As the one with the most screen time if not the most lines, Lee is constantly undressing, getting dressed or showering. Shakespearean verse, this is not. But Lee nevertheless mistakenly opts to let his body do the talking while his face remains a blank. Is he a cipher? Is he mysterious? Nope. One particularly unmemorable sequence has him stripping, covering his genitals with his hands, then putting his clothes back on for no apparent reason except it was in the script.

So what's the climax of this doubly dumb show? I guess it's the dinner party hosted by the philandering couple and attended by the rent boy and his neighbor/date. Furious to see the object of her affections with another FWB who isn't her husband, the wife snatches an ugly wig off her nemesis' head. Tears ensue. Orgasms, however, do not.
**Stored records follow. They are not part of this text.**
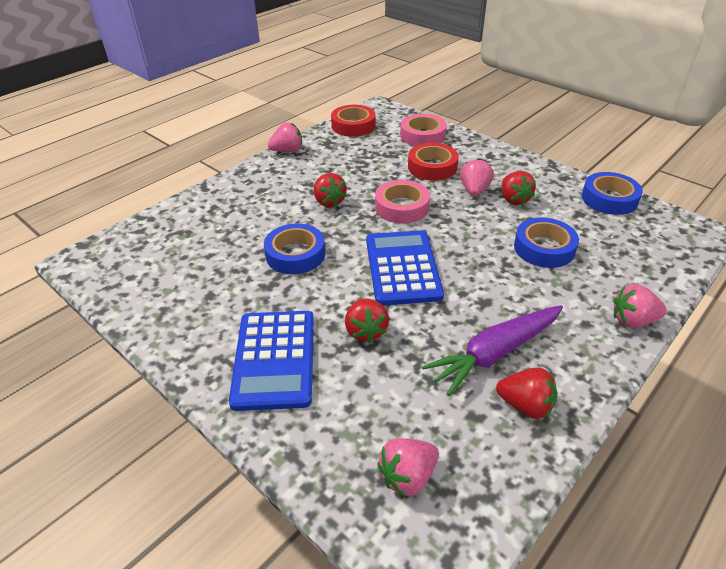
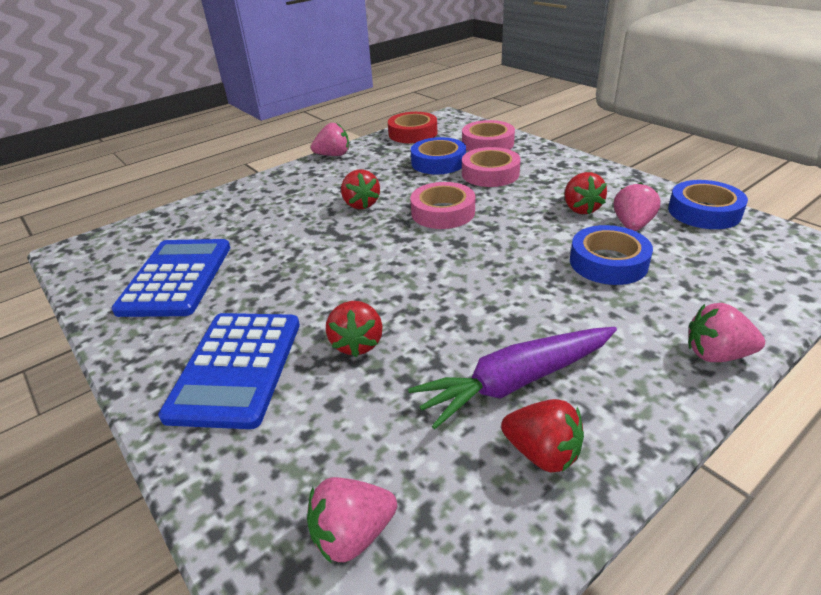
camera: 10 degrees right, 5 degrees down
blue tape [264,224,325,274] -> blue tape moved to [411,137,466,175]
blue calculator [366,230,444,306] -> blue calculator moved to [112,239,230,317]
red tape [408,143,459,181] -> pink tape [462,147,521,187]
pink strawberry [460,159,494,196] -> pink strawberry moved to [614,182,661,231]

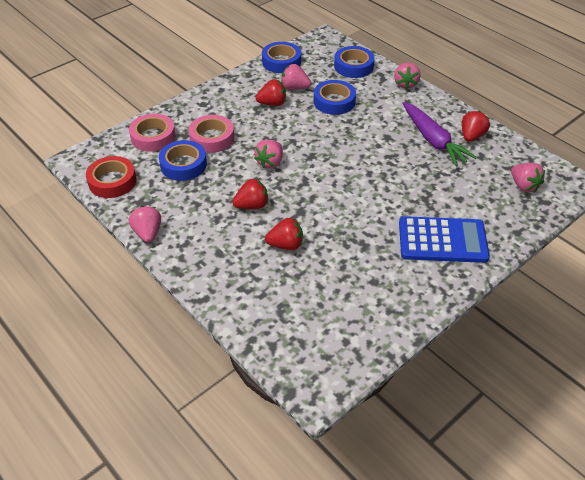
camera: 95 degrees left, 10 degrees up
blue calculator [112,239,230,317] -> none
red strawberry [326,301,383,357] -> red strawberry moved to [265,218,303,250]
pink tape [410,182,475,229] -> pink strawberry [254,140,283,168]
none -> blue tape [334,46,375,78]

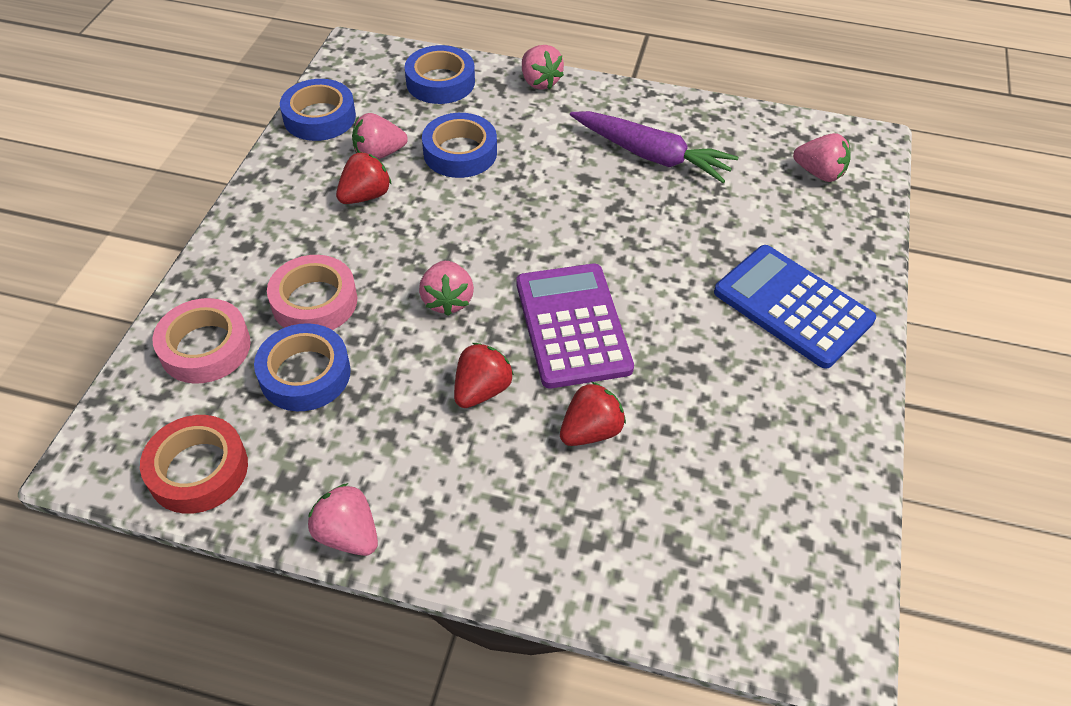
camera: 35 degrees left, 5 degrees up
blue calculator [399,216,490,263] -> blue calculator turned 105 degrees counterclockwise [714,245,876,369]
red strawberry [462,111,490,142] -> none
none -> purple calculator [517,264,634,389]

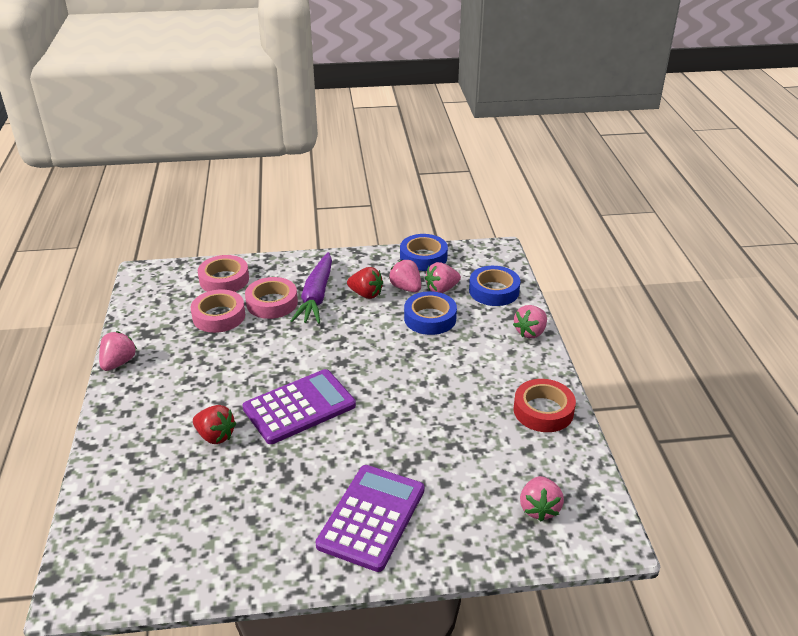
camera: 70 degrees right, 15 degrees down
red tape [140,415,248,514] -> red tape moved to [513,379,576,432]
blue tape [254,323,351,411] -> pink tape [191,289,245,333]
pink strawberry [419,261,474,316] -> pink strawberry moved to [425,262,461,293]
red strawberry [454,343,514,408] -> none
purple carrot [570,111,738,183] -> purple carrot moved to [291,252,332,324]
blue calculator [714,245,876,369] -> purple calculator [315,465,425,572]

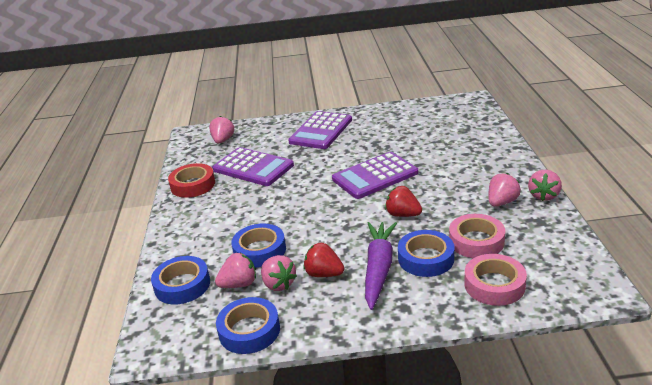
camera: 175 degrees left, 5 degrees down
red strawberry [193,405,236,444] -> red strawberry moved to [385,186,422,217]
pink tape [245,277,298,319] -> blue tape [398,230,454,277]
pink strawberry [513,305,547,338] -> pink strawberry moved to [488,173,521,207]
none -> purple calculator [213,147,294,186]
Note: A more interesting movie with no dialogue, and sex as its theme: Kim Ki-duk's Moebius.

1 comment:

  1. I just watched it and actually quite liked it. I'm surprised I find so few infos about the movie online. I was very doubty at the beginning and almost stopped it, because of the very slow tempo, and the unrealistic encounters of the protagonists all the time made me a bit disappointed. Then I began to get into the movie when I accepted that the director didn't want to show us a realistic story. That he was obviously playing with the fate of his protagonists, and led the movie more to the side of a metaphore. I just let him push the fate of his the characters the way he wanted and watched where it was leading. At the end, I just suffered that phones were too much in the center of "action". A phone, another phone, and nobody who ever talk into it. The film is all about the failure to connect with others, to make sense of what we want, to speak out or desire. What happens is not permitted, then it cannot enter the world of words. It all stays beyond words. The only remaining things being the suffering. Quite nihilist. The always half conscious wife was a bit weird too. It's like you want her to finish an act, or a sentence, or anything. But at the end I liked her character too. Her lost of control is also unspeakable. The photography is pretty amazing even without a very good camera. The music is also good.The main actor is really attractive and yes, his body speaking for him. He is like is little woodtoy, he has lost voice, or discourse. He has lost meanings. He makes connections only with sex and through creating desire on other. And the only attempt of connection, with his neighbor, is quickly a failure too. So if I was sometimes frustrated by the reactions of the characters, I wasn't bored. And they all play quite well. Maybe I was just a bit disappointed by the husband, who is too much in the shadow in my opinion.